The '?' is the version number - default is 0.
The generated parser expects to get a token each time it calls the
function "char* LEXER()". This function will return 0 if error
occurred and a "" string if no more token is available. It is the
only input from this parser.
It also expects 'TOKEN_VALUE' variable contains the returning
token's value in which the token returns by the 'LEXER()' function.
This variable must be a pointer and its data type is defined by the
'PA_STACK_TYPE' macro. The default is 'char*'. User can change it by
using '#define PA_STACK_TYPE ...' in the declaration area. Also, this
token_value is associated with $n that defined in the semantics rules.
4. Examples
A typical development procedure of a lrparser can be described
as following:
INPUT OUTPUT
========= =================
yacc.259 -> SYACC -> p259.c
p259.c -> c-compiler -> p259.exe
INPUT -> p259.exe -> results (actions and values)
where,
yacc.259 is the file which has the SYACC's input format
p259.c is the lrparser with parsing table in "C".

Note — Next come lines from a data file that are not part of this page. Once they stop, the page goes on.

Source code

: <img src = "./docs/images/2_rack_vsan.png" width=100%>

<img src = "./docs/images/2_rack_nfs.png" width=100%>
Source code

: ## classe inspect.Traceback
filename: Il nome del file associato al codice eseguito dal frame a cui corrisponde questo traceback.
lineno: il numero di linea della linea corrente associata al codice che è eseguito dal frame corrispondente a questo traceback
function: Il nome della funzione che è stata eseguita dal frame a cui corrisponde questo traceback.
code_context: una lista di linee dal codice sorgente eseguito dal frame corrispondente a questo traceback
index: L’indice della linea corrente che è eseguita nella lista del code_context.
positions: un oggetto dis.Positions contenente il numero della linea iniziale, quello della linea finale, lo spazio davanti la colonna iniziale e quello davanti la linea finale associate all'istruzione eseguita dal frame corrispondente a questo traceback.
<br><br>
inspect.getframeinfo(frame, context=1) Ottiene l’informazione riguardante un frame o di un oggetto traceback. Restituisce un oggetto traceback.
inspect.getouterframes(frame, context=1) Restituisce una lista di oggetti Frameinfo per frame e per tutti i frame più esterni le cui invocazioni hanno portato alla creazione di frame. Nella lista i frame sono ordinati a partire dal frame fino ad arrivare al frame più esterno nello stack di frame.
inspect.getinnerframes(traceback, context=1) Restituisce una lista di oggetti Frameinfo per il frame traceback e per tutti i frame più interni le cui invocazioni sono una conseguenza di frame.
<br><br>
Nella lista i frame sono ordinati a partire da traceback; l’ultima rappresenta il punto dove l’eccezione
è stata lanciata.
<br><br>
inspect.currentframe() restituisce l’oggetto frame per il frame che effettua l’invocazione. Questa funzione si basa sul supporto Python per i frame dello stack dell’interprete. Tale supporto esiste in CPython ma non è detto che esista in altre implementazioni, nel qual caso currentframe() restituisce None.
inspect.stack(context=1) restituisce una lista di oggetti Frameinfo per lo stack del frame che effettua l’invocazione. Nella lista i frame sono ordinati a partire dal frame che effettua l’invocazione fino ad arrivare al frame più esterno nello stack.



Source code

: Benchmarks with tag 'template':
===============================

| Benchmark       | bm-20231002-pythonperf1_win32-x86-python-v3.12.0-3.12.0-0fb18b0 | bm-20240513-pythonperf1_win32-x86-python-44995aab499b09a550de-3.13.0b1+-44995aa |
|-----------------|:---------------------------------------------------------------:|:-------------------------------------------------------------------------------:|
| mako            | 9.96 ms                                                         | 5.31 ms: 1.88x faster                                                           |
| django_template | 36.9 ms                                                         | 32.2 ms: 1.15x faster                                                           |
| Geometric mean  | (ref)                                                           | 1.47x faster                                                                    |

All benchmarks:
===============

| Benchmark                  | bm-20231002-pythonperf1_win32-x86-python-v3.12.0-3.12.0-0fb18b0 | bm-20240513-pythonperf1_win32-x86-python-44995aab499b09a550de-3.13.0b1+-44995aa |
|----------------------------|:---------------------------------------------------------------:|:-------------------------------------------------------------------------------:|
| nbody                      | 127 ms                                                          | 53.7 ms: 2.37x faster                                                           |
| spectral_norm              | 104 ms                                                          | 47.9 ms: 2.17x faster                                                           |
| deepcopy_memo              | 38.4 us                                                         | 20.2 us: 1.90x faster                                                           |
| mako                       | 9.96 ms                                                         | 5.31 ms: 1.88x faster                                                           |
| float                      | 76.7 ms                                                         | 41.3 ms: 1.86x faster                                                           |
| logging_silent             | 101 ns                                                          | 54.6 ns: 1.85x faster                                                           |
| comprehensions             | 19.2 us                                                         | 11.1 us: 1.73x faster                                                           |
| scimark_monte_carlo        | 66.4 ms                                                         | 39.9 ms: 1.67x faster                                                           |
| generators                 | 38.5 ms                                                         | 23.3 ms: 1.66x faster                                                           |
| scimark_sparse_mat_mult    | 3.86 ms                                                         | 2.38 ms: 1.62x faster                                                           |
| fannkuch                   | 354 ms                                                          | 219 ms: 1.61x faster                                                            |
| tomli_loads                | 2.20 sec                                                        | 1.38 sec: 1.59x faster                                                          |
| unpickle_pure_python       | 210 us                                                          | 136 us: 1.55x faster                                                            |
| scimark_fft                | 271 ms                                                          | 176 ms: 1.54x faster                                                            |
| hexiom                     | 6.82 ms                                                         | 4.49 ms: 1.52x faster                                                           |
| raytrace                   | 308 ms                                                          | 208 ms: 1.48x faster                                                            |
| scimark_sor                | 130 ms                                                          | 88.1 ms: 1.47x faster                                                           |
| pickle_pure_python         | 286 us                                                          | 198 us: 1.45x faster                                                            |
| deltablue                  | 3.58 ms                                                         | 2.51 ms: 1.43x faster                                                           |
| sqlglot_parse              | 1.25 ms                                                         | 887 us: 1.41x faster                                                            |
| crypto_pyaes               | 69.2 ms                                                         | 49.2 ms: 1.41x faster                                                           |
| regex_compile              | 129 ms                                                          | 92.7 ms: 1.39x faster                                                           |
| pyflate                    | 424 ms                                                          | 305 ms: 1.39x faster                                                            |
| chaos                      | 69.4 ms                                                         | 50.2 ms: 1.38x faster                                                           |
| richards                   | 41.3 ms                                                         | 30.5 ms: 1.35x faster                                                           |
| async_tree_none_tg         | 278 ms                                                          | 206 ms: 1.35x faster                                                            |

p259.exe is the LR parser.
Other two examples are included - yacc.262 and yacc.266.
To see how these files work, use 259.bat, 262.bat and 266.bat files.
These batch files use the example and build '.exe' files. They assumes
you have the Microsoft C compiler environment preset. If using other
compiler, you have to change the line "cl ..." in the batch files to
your compiler's command line features.
III. HISTORY
- Version 1.3.1 November 1993,
Modify for the generated parser using memory effectively.
- Version 1.3 September 1993,
Add generating parsing table file to cope with large scale
array initialization issue in the parser.
- Version 1.2 September 1993,
Add linking mutil-generated-parsers in one program.
- Version 1.1 August 1993,
Add error recovery function.
Using more effective algorithm.
- Version 1.0 June 1993,
Bugs fix and using 16 and 32 bits program.
- Version 0.9 May 1990,
Initial work completed in C++.